I just finished reading Amanda Palmer’s The Art of Asking (see my Reading page) and in it she talks about the inner Fraud Police. These are the voices who taunt and torment you from your own mind, saying that what you’re doing isn’t worthy of respect and recognition, that you’re a fraud and shouldn’t expect to be able to do this creative work. That creative work is playtime and you should be Working A Job Like A Grown-Up.

Having work intrude on my creative time… Hell, having a lot of things intrude on my creative, unpaid sacrifice time, feels like the Fraud Police have become real. That the voices exist and are supported by those people who are causing the intrusions. And it makes me want to cry. I cried last night from the feelings, although I wanted to growl at them and drink whisky and tell them to fuck off. A part of it is that I have expectations of myself for these weeks and I feel like little things like errands are frittering away my time, like I’m not taking this seriously either.

Yesterday afternoon, I was slammed back into my stressed-from-work emotional eating, and I was shocked. I still have time and I’m already feeling the high blood pressure, tight chest, emotional eating stress of work that has caused me to pack on 40 lbs in the last few years.

I want to cry now as I sit in the park near my house trying to escape.

I’ll try to use the emotions to flesh out the turmoil my characters should be feeling. I don’t like crying in public.

Gritty downtown writing 

  
It’s muggy and it’s been hot for days. The sky is overcast and threatening to rain and I don’t have an umbrella. But I had to pop by work quickly to leave instructions for some work travel coming up in November that we need to get approved ASAP. So I went in. And didn’t stop to talk to anyone and said “I am not here…” to everyone who did see me.

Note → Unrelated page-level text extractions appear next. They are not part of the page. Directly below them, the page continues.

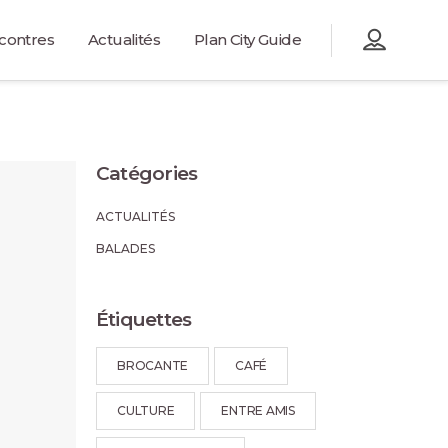
contres
Actualités
Plan City Guide
Catégories
ACTUALITÉS
BALADES
Étiquettes
BROCANTE
CAFÉ
CULTURE
ENTRE AMIS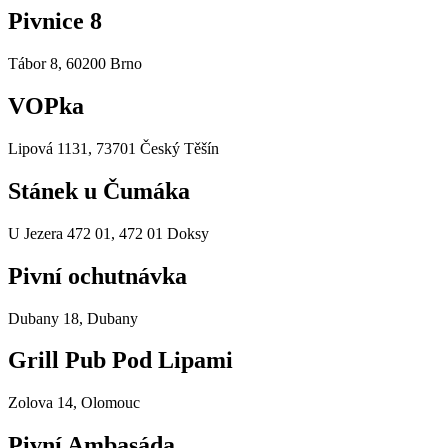
Pivnice 8
Tábor 8, 60200 Brno
VOPka
Lipová 1131, 73701 Český Těšín
Stánek u Čumáka
U Jezera 472 01, 472 01 Doksy
Pivní ochutnávka
Dubany 18, Dubany
Grill Pub Pod Lipami
Zolova 14, Olomouc
Pivní Ambasáda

I don’t think my Jedi mind tricks worked on them either. But I was in and out in half an hour.

But this way, I get to stop by my new favourite downtown coffee shop, Morning Owl, and enjoy their dark roast and do a bit of out-of-the-house writing. And hit my local art supply store to pick up a couple of appropriately sized canvases for upcoming projects.

Beautiful writing Friday

  
My handmade cup, full of Bengal Spice tea, and my pencil that travels with my novel notebook. The living room was my writing spot today and it was perfect and productive. Mostly.

  
A gorgeous breeze flowed through the house, keeping everything cool and summery. The air contained just the slightest hint of sunwarmed curtains, and they danced aside, allowing the outside air in.

Feeling better about my writing now, at the end of the day. There were a few moments of distraction and walking away, but the journey continues for my characters. I might even be able to put down some words this weekend.